| Polecenie 1 |
Proszę przepisać wiernie fragment tekstu źródłowego od „W Polsce działa” do „oraz poglądy lewicowe.”.

| Tekst źródłowy |
■ ■ ■ ■ ■
Dziś media plotą o młodej Rosjance, która poszła do aresztu i zostanie wydalona za to, że prowadzi „wojnę hybrydową”. Jako pretekstu używa się wieści o próbach skłócenia Ukraińców z Polakami, itp. Jako argumentacji używa się wieści o „narzucaniu narracji” rosyjskiej.

 

DDD

W Polsce działa ok. 10 tysięcy żurnalistów i polityków, którzy lobbują na rzecz interesów amerykańskich. Oraz innych. Każde mocarstwo globalne ma w 38-milionowej Polsce swoje liczne kadrowo lobby, dodatkowo swoje silne lobby ma w Polsce Sancta Sedes oraz Tel Aviv. Każdy z tych żurnalistów-polityków działa świadomie na rzecz interesów podmiotu obcego wobec Rzeczpospolitej Polskiej.

I nic.

To oznacza, że w Polsce „nielegalne” są sympatie do Rosji oraz poglądy lewicowe.
■ ■ ■ ■ ■
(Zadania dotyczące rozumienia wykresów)
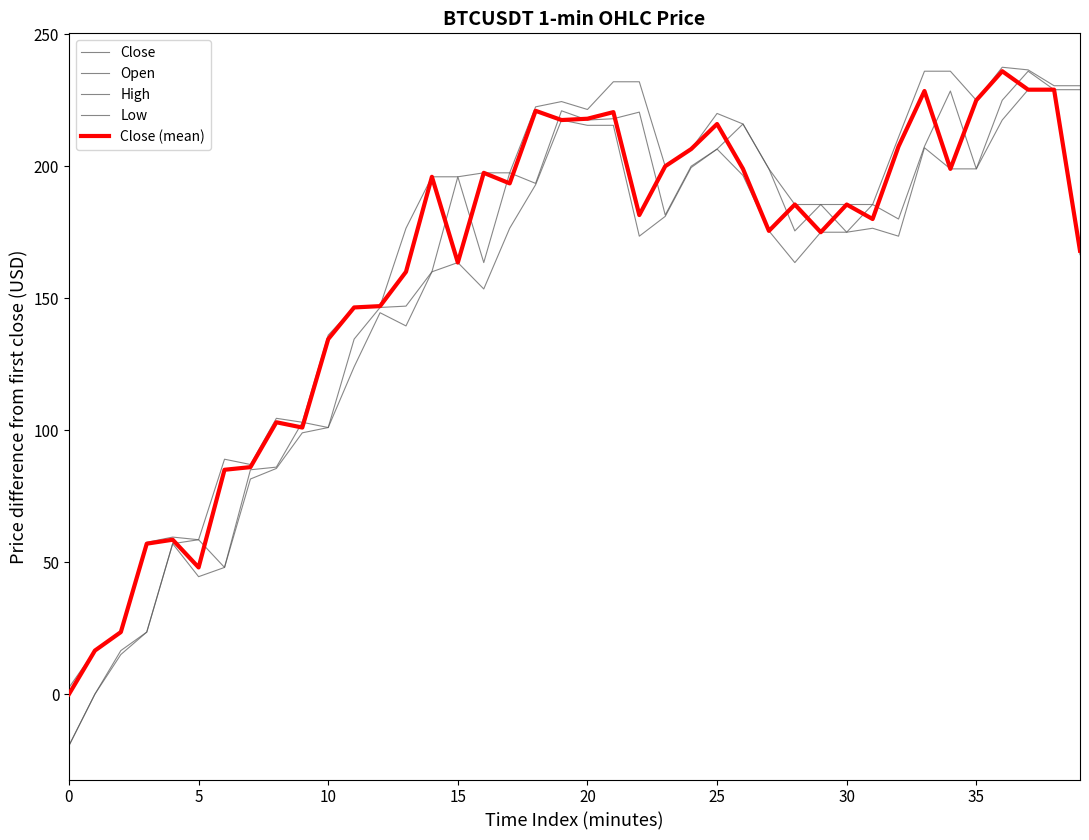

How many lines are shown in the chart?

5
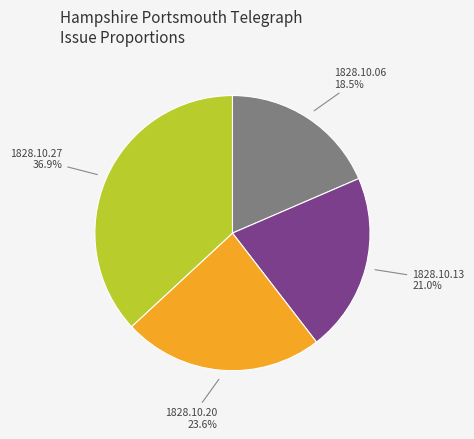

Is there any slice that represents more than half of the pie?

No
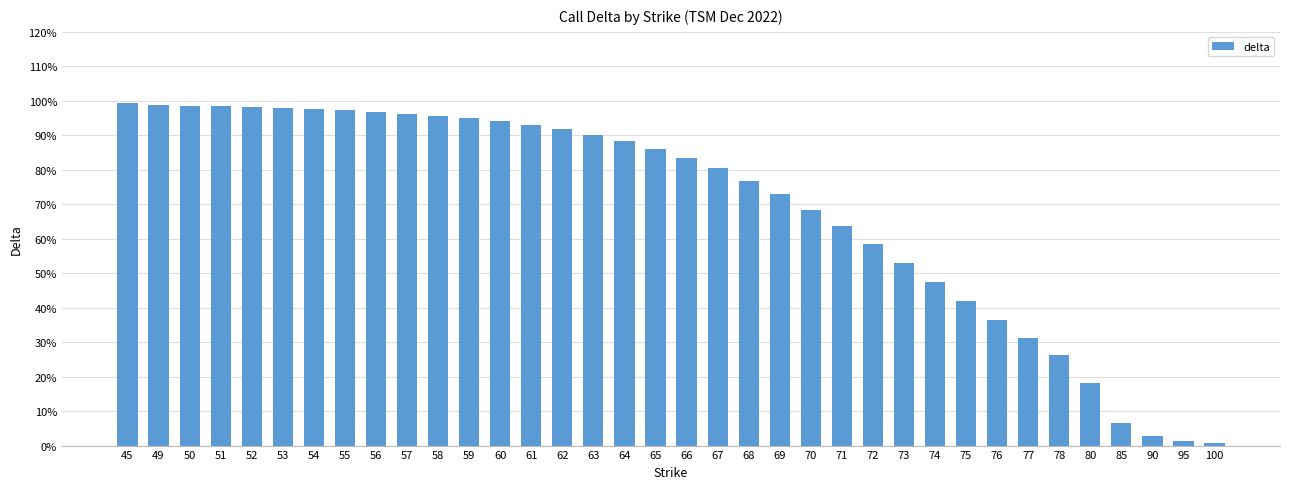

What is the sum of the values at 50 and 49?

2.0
■ ■ ■ ■ ■
| Polecenie 2 |
Należy zwrócić wszystkie wiersze zestawienia, w których występuje słowo „values”.

| Odpowiedź pisemna 1 |
W Polsce działa ok. 10 tysięcy żurnalistów i polityków, którzy lobbują na rzecz interesów amerykańskich. Oraz innych. Każde mocarstwo globalne ma w 38-milionowej Polsce swoje liczne kadrowo lobby, dodatkowo swoje silne lobby ma w Polsce Sancta Sedes oraz Tel Aviv. Każdy z tych żurnalistów-polityków działa świadomie na rzecz interesów podmiotu obcego wobec Rzeczpospolitej Polskiej.

I nic.

To oznacza, że w Polsce „nielegalne” są sympatie do Rosji oraz poglądy lewicowe.

| Odpowiedź pisemna 2 |
What is the sum of the values at 50 and 49?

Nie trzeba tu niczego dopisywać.